● **Exercise details**:
What the task needs is the data below, written out verbatim.

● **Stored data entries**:
========================================================================

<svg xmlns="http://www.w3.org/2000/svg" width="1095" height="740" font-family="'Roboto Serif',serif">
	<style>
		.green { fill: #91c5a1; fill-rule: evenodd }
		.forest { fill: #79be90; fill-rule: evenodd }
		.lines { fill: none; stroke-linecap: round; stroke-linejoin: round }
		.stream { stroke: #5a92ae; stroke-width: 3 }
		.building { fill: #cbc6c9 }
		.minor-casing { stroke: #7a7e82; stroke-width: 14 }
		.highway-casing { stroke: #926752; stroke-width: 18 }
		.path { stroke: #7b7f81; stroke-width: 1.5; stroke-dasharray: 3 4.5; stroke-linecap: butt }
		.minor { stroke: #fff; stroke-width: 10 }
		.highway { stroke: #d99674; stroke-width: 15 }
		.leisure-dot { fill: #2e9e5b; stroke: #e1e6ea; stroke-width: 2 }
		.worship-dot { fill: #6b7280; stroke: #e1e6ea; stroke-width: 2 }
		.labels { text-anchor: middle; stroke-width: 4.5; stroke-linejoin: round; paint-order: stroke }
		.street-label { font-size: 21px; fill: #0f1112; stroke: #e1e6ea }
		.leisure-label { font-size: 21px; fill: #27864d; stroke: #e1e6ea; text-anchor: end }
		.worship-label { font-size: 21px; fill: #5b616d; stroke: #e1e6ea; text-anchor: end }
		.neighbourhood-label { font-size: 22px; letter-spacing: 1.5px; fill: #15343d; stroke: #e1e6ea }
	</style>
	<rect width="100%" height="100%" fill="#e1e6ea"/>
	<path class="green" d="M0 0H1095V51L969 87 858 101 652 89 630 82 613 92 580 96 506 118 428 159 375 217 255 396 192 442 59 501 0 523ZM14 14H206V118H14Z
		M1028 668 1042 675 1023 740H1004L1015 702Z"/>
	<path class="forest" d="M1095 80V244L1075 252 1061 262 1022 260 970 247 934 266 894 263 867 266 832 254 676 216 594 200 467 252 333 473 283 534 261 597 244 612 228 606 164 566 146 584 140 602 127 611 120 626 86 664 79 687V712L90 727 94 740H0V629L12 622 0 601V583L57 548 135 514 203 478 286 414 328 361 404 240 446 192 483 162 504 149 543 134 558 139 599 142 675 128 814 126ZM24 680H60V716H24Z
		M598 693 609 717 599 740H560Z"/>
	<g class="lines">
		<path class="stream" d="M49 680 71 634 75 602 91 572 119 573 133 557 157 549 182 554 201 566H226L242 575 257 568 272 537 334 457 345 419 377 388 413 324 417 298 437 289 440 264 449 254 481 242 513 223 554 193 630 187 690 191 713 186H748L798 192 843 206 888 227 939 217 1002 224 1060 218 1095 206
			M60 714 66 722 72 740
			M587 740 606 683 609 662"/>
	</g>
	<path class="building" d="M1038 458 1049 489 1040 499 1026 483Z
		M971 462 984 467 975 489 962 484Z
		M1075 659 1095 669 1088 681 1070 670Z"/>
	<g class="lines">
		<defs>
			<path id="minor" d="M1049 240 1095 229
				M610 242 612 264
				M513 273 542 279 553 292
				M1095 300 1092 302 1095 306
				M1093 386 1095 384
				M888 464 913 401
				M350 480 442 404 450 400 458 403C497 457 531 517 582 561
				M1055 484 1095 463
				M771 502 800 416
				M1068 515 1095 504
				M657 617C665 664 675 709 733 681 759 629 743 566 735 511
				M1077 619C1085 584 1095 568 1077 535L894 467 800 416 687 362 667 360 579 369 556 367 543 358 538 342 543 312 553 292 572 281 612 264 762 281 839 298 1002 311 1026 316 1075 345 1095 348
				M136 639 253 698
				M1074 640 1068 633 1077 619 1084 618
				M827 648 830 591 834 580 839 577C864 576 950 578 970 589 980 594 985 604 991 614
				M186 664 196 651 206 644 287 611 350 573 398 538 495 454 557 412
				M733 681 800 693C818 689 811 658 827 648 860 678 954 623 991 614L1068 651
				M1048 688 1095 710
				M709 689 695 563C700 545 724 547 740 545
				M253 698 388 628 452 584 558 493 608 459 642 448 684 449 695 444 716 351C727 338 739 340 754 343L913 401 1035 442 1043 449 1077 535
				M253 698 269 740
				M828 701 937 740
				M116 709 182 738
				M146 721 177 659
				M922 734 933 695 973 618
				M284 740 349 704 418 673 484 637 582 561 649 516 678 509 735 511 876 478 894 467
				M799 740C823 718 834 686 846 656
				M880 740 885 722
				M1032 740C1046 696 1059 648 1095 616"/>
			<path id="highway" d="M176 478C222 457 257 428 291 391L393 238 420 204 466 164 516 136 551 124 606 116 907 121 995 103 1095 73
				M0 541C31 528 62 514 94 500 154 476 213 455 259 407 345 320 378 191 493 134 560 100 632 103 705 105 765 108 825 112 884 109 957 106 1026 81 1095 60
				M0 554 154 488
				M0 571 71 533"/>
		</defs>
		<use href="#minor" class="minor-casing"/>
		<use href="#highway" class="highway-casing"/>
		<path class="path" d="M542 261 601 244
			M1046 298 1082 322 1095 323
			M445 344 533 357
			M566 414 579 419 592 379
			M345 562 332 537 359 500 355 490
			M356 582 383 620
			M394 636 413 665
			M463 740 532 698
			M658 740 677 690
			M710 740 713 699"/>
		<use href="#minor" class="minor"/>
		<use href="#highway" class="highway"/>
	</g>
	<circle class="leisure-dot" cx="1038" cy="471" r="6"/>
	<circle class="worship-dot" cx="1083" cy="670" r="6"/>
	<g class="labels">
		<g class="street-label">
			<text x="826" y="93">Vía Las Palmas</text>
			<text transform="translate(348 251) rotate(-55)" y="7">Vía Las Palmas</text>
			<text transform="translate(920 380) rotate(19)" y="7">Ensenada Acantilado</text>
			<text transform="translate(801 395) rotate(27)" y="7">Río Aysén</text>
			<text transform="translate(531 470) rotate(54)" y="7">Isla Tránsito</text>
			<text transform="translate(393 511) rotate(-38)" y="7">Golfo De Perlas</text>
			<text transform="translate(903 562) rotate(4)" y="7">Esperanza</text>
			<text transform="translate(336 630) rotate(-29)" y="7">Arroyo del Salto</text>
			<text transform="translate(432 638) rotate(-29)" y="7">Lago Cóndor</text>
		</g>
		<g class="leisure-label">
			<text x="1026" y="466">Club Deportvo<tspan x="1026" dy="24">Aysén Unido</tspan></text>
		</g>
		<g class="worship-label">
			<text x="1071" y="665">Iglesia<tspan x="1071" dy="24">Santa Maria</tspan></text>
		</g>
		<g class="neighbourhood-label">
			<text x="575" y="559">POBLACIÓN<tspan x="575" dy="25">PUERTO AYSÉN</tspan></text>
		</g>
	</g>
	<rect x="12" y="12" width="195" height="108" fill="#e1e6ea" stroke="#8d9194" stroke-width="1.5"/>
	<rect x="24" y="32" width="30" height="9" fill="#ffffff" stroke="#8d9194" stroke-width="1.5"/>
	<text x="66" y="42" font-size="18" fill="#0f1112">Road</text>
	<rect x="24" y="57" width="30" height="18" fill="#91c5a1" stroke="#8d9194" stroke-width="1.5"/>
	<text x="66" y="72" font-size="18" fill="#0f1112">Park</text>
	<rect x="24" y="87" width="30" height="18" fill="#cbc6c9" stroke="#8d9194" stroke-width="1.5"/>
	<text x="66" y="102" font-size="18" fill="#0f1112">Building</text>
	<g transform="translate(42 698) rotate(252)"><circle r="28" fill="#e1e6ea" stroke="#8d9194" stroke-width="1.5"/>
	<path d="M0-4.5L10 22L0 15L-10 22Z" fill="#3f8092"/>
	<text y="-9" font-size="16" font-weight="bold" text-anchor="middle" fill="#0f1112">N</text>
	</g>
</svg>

========================================================================

● **Task result**:
<svg xmlns="http://www.w3.org/2000/svg" width="1095" height="740" font-family="'Roboto Serif',serif">
	<style>
		.green { fill: #91c5a1; fill-rule: evenodd }
		.forest { fill: #79be90; fill-rule: evenodd }
		.lines { fill: none; stroke-linecap: round; stroke-linejoin: round }
		.stream { stroke: #5a92ae; stroke-width: 3 }
		.building { fill: #cbc6c9 }
		.minor-casing { stroke: #7a7e82; stroke-width: 14 }
		.highway-casing { stroke: #926752; stroke-width: 18 }
		.path { stroke: #7b7f81; stroke-width: 1.5; stroke-dasharray: 3 4.5; stroke-linecap: butt }
		.minor { stroke: #fff; stroke-width: 10 }
		.highway { stroke: #d99674; stroke-width: 15 }
		.leisure-dot { fill: #2e9e5b; stroke: #e1e6ea; stroke-width: 2 }
		.worship-dot { fill: #6b7280; stroke: #e1e6ea; stroke-width: 2 }
		.labels { text-anchor: middle; stroke-width: 4.5; stroke-linejoin: round; paint-order: stroke }
		.street-label { font-size: 21px; fill: #0f1112; stroke: #e1e6ea }
		.leisure-label { font-size: 21px; fill: #27864d; stroke: #e1e6ea; text-anchor: end }
		.worship-label { font-size: 21px; fill: #5b616d; stroke: #e1e6ea; text-anchor: end }
		.neighbourhood-label { font-size: 22px; letter-spacing: 1.5px; fill: #15343d; stroke: #e1e6ea }
	</style>
	<rect width="100%" height="100%" fill="#e1e6ea"/>
	<path class="green" d="M0 0H1095V51L969 87 858 101 652 89 630 82 613 92 580 96 506 118 428 159 375 217 255 396 192 442 59 501 0 523ZM14 14H206V118H14Z
		M1028 668 1042 675 1023 740H1004L1015 702Z"/>
	<path class="forest" d="M1095 80V244L1075 252 1061 262 1022 260 970 247 934 266 894 263 867 266 832 254 676 216 594 200 467 252 333 473 283 534 261 597 244 612 228 606 164 566 146 584 140 602 127 611 120 626 86 664 79 687V712L90 727 94 740H0V629L12 622 0 601V583L57 548 135 514 203 478 286 414 328 361 404 240 446 192 483 162 504 149 543 134 558 139 599 142 675 128 814 126ZM24 680H60V716H24Z
		M598 693 609 717 599 740H560Z"/>
	<g class="lines">
		<path class="stream" d="M49 680 71 634 75 602 91 572 119 573 133 557 157 549 182 554 201 566H226L242 575 257 568 272 537 334 457 345 419 377 388 413 324 417 298 437 289 440 264 449 254 481 242 513 223 554 193 630 187 690 191 713 186H748L798 192 843 206 888 227 939 217 1002 224 1060 218 1095 206
			M60 714 66 722 72 740
			M587 740 606 683 609 662"/>
	</g>
	<path class="building" d="M1038 458 1049 489 1040 499 1026 483Z
		M971 462 984 467 975 489 962 484Z
		M1075 659 1095 669 1088 681 1070 670Z"/>
	<g class="lines">
		<defs>
			<path id="minor" d="M1049 240 1095 229
				M610 242 612 264
				M513 273 542 279 553 292
				M1095 300 1092 302 1095 306
				M1093 386 1095 384
				M888 464 913 401
				M350 480 442 404 450 400 458 403C497 457 531 517 582 561
				M1055 484 1095 463
				M771 502 800 416
				M1068 515 1095 504
				M657 617C665 664 675 709 733 681 759 629 743 566 735 511
				M1077 619C1085 584 1095 568 1077 535L894 467 800 416 687 362 667 360 579 369 556 367 543 358 538 342 543 312 553 292 572 281 612 264 762 281 839 298 1002 311 1026 316 1075 345 1095 348
				M136 639 253 698
				M1074 640 1068 633 1077 619 1084 618
				M827 648 830 591 834 580 839 577C864 576 950 578 970 589 980 594 985 604 991 614
				M186 664 196 651 206 644 287 611 350 573 398 538 495 454 557 412
				M733 681 800 693C818 689 811 658 827 648 860 678 954 623 991 614L1068 651
				M1048 688 1095 710
				M709 689 695 563C700 545 724 547 740 545
				M253 698 388 628 452 584 558 493 608 459 642 448 684 449 695 444 716 351C727 338 739 340 754 343L913 401 1035 442 1043 449 1077 535
				M253 698 269 740
				M828 701 937 740
				M116 709 182 738
				M146 721 177 659
				M922 734 933 695 973 618
				M284 740 349 704 418 673 484 637 582 561 649 516 678 509 735 511 876 478 894 467
				M799 740C823 718 834 686 846 656
				M880 740 885 722
				M1032 740C1046 696 1059 648 1095 616"/>
			<path id="highway" d="M176 478C222 457 257 428 291 391L393 238 420 204 466 164 516 136 551 124 606 116 907 121 995 103 1095 73
				M0 541C31 528 62 514 94 500 154 476 213 455 259 407 345 320 378 191 493 134 560 100 632 103 705 105 765 108 825 112 884 109 957 106 1026 81 1095 60
				M0 554 154 488
				M0 571 71 533"/>
		</defs>
		<use href="#minor" class="minor-casing"/>
		<use href="#highway" class="highway-casing"/>
		<path class="path" d="M542 261 601 244
			M1046 298 1082 322 1095 323
			M445 344 533 357
			M566 414 579 419 592 379
			M345 562 332 537 359 500 355 490
			M356 582 383 620
			M394 636 413 665
			M463 740 532 698
			M658 740 677 690
			M710 740 713 699"/>
		<use href="#minor" class="minor"/>
		<use href="#highway" class="highway"/>
	</g>
	<circle class="leisure-dot" cx="1038" cy="471" r="6"/>
	<circle class="worship-dot" cx="1083" cy="670" r="6"/>
	<g class="labels">
		<g class="street-label">
			<text x="826" y="93">Vía Las Palmas</text>
			<text transform="translate(348 251) rotate(-55)" y="7">Vía Las Palmas</text>
			<text transform="translate(920 380) rotate(19)" y="7">Ensenada Acantilado</text>
			<text transform="translate(801 395) rotate(27)" y="7">Río Aysén</text>
			<text transform="translate(531 470) rotate(54)" y="7">Isla Tránsito</text>
			<text transform="translate(393 511) rotate(-38)" y="7">Golfo De Perlas</text>
			<text transform="translate(903 562) rotate(4)" y="7">Esperanza</text>
			<text transform="translate(336 630) rotate(-29)" y="7">Arroyo del Salto</text>
			<text transform="translate(432 638) rotate(-29)" y="7">Lago Cóndor</text>
		</g>
		<g class="leisure-label">
			<text x="1026" y="466">Club Deportvo<tspan x="1026" dy="24">Aysén Unido</tspan></text>
		</g>
		<g class="worship-label">
			<text x="1071" y="665">Iglesia<tspan x="1071" dy="24">Santa Maria</tspan></text>
		</g>
		<g class="neighbourhood-label">
			<text x="575" y="559">POBLACIÓN<tspan x="575" dy="25">PUERTO AYSÉN</tspan></text>
		</g>
	</g>
	<rect x="12" y="12" width="195" height="108" fill="#e1e6ea" stroke="#8d9194" stroke-width="1.5"/>
	<rect x="24" y="32" width="30" height="9" fill="#ffffff" stroke="#8d9194" stroke-width="1.5"/>
	<text x="66" y="42" font-size="18" fill="#0f1112">Road</text>
	<rect x="24" y="57" width="30" height="18" fill="#91c5a1" stroke="#8d9194" stroke-width="1.5"/>
	<text x="66" y="72" font-size="18" fill="#0f1112">Park</text>
	<rect x="24" y="87" width="30" height="18" fill="#cbc6c9" stroke="#8d9194" stroke-width="1.5"/>
	<text x="66" y="102" font-size="18" fill="#0f1112">Building</text>
	<g transform="translate(42 698) rotate(252)"><circle r="28" fill="#e1e6ea" stroke="#8d9194" stroke-width="1.5"/>
	<path d="M0-4.5L10 22L0 15L-10 22Z" fill="#3f8092"/>
	<text y="-9" font-size="16" font-weight="bold" text-anchor="middle" fill="#0f1112">N</text>
	</g>
</svg>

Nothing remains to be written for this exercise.